Foto di Simon Berger – Da Pexels
Babbo Natale è stanco. Ha freddo, sete e gli fanno male i piedi. Sono quasi dieci ore che sta in piedi nella poltiglia grigiastra che stamattina era neve, davanti alla porta automatica del supermercato. Un ciuf ogni trenta secondi, uno sbuffo di calore sudaticcio, voci concitate dei cacciatori di regali, frammenti dei gingle natalizi d’ordinanza. E macchine che slittano sulla peggiore nevicata degli ultimi vent’anni. Persino gente che va in giro con gli sci. Si guarda nella vetrina e fa una smorfia. Il costume gli casca da tutte le parti, la cintura nera in finta pelle è scesa pericolosamente sotto il livello di guardia del cuscino che fa da pancione. Anche il berretto bianco e rosso è troppo grande. Si è stufato di risistemarselo continuamente: lo lascia pendere di lato, a scoprire un po’ del cotone con cui si è arrangiato a tenerlo su.
Anche il sorriso gli viene un po’ storto, nel nevischio che fa da cornice perfetta alla vigilia di Natale, mentre distribuisce i volantini con il buono sconto. Eppure può essere contento.
Se il Babbo Natale titolare non si fosse rotto una caviglia all’improvviso, se lui non fosse stato a spargere fiato sulla vetrina e ingoiare acquolina davanti a salami e panettoni, se il direttore del supermercato non fosse uscito a fumare nervoso per essere rimasto senza Babbo Natale, lui non sarebbe lì. Peccato solo che l’altro tipo fosse due taglie più di lui, ma non si può avere tutto. Mentre allunga il braccio con il volantino, si sente tirare la giacca dal basso.
La bambina è bionda e graziosa, occhi azzurri come il piumino che ha addosso, e lo guarda con aria molto seria.
– Ma sei davvero Babbo Natale?
Lui cerca di ricordarsi le istruzioni: fare il vocione, sorridere, infilare un Oh, oh! ogni tre parole.
– Oh, oh! Ma certo, carina. Non lo vedi il mio vestito?
– Veramente non sembra neanche il tuo. Babbo Natale è grasso.
La voce viene di lato. Un bambino biondo, fotocopia della sorellina, ma con i capelli a caschetto invece che lunghi.
– S-sì, be’, – si è già dimenticato l’Oh! oh! e si ricorda del vocione solo a metà frase – mi sono messo un po’ a dieta. Oh, oh!
– Mmmh. Mi sa che sei un imbroglione. E le renne, dove sono?
– L-le… le renne, le ho dovute lasciare più lontano. Non si può mica parcheggiare, in centro.
Il bambino lo guarda e tira per la manica la sorella.
– Lascia stare. Questo qui non è Babbo Natale.
Lei guarda il berretto storto, la pancia sbilenca sotto il panno rosso.
– Magari ti sbagli. Magari può farlo davvero.
L’uomo la guarda.
– Fa… – ah, già, il vocione – Fare che cosa?
– Non dirglielo.
– Invece glielo dico. Senti, se sei davvero Babbo Natale sei anche capace di aggiustarli, i giocattoli, no?
– Be’, certo, io…
– Perché il nostro bob si è rotto. Cioè i freni sono andati fuori posto, così non si può più andare perché è sempre frenato, hai capito?
– Sì, certo, ho capito. Ma dov’è, il bob?
– Qui dietro l’angolo. Siamo venuti con la nonna, ce l’ha regalato lei, se vede che è rotto diventa triste. Puoi aggiustarlo?

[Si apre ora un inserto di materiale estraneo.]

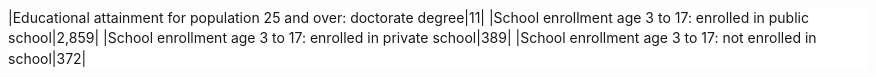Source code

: |Educational attainment for population 25 and over: doctorate degree|11|
|School enrollment age 3 to 17: enrolled in public school|2,859|
|School enrollment age 3 to 17: enrolled in private school|389|
|School enrollment age 3 to 17: not enrolled in school|372|
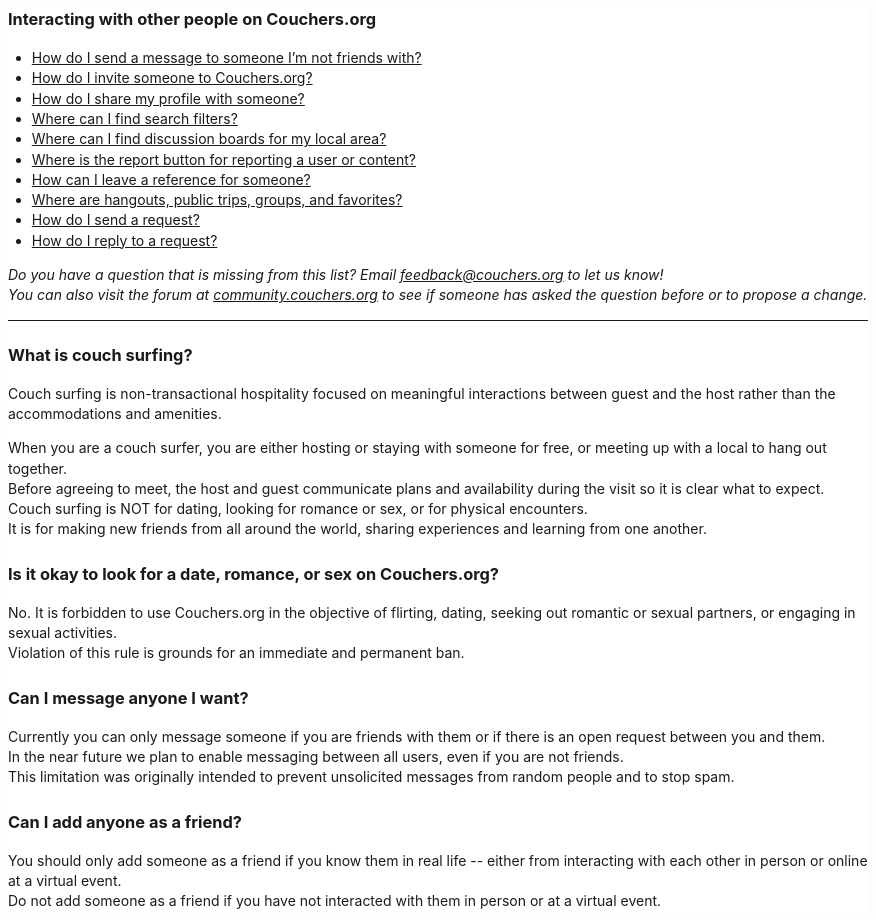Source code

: ### Interacting with other people on Couchers.org

* [How do I send a message to someone I’m not friends with?](#messagestranger)
* [How do I invite someone to Couchers.org?](#invite)
* [How do I share my profile with someone?](#shareprofile)
* [Where can I find search filters?](#searchfilters)
* [Where can I find discussion boards for my local area?](#discussions)
* [Where is the report button for reporting a user or content?](#report)
* [How can I leave a reference for someone?](#reference)
* [Where are hangouts, public trips, groups, and favorites?](#features)
* [How do I send a request?](#requesting)
* [How do I reply to a request?](#reply)

*Do you have a question that is missing from this list? Email [feedback@couchers.org](mailto:feedback@couchers.org) to let us know! \
You can also visit the forum at [community.couchers.org](https://community.couchers.org) to see if someone has asked the question before or to propose a change.*

---

### What is couch surfing? <a name="whatis"></a>

Couch surfing is non-transactional hospitality focused on meaningful interactions between guest and the host rather than the accommodations and amenities.

When you are a couch surfer, you are either hosting or staying with someone for free, or meeting up with a local to hang out together. \
Before agreeing to meet, the host and guest communicate plans and availability during the visit so it is clear what to expect. \
Couch surfing is NOT for dating, looking for romance or sex, or for physical encounters. \
It is for making new friends from all around the world, sharing experiences and learning from one another.


### Is it okay to look for a date, romance, or sex on Couchers.org? <a name="dating"></a>

No. It is forbidden to use Couchers.org in the objective of flirting, dating, seeking out romantic or sexual partners, or engaging in sexual activities. \
Violation of this rule is grounds for an immediate and permanent ban.


### Can I message anyone I want? <a name="messaging"></a>

Currently you can only message someone if you are friends with them or if there is an open request between you and them. \
In the near future we plan to enable messaging between all users, even if you are not friends. \
This limitation was originally intended to prevent unsolicited messages from random people and to stop spam.


### Can I add anyone as a friend? <a name="friending"></a>

You should only add someone as a friend if you know them in real life -- either from interacting with each other in person or online at a virtual event. \
Do not add someone as a friend if you have not interacted with them in person or at a virtual event.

Hanno gli occhi lucidi e il labbro che trema. Lui butta un occhio all’orologio della scala mobile. Quei bob di plastica. L’asta che fa da freno sarà andata fuori posto, ma basta un po’ di forza e di attenzione. Si decide.
– Andiamo a vedere. Ma non prometto niente, eh?
– Grazie!
Il sorriso illumina le faccine, mentre lo tirano per le maniche.
Appena girato l’angolo, la terra gli sfugge sotto i piedi, crolla all’indietro e resta immobile nel buio del vicolo, il rosso che si allarga sotto la testa.
– Hai visto? Te l’avevo detto che la pozza gelata funzionava.
– E io te l’avevo detto che non li aveva, i soldi. Questi mica li pagano prima. Se no vanno a bere invece di lavorare, come dice papà.
– Uffa, tanta fatica per niente.
Una voce di donna chiama ansiosa dalla pozza di luce. Corrono via, attenti a non scivolare.
– Dove eravate? Ero preoccupata!
– Ci sembrava di avere visto Babbo Natale, mamma.
– Lo sapete benissimo che Babbo Natale non esiste. E non sparite più così, che ci sono tanti uomini cattivi, in giro.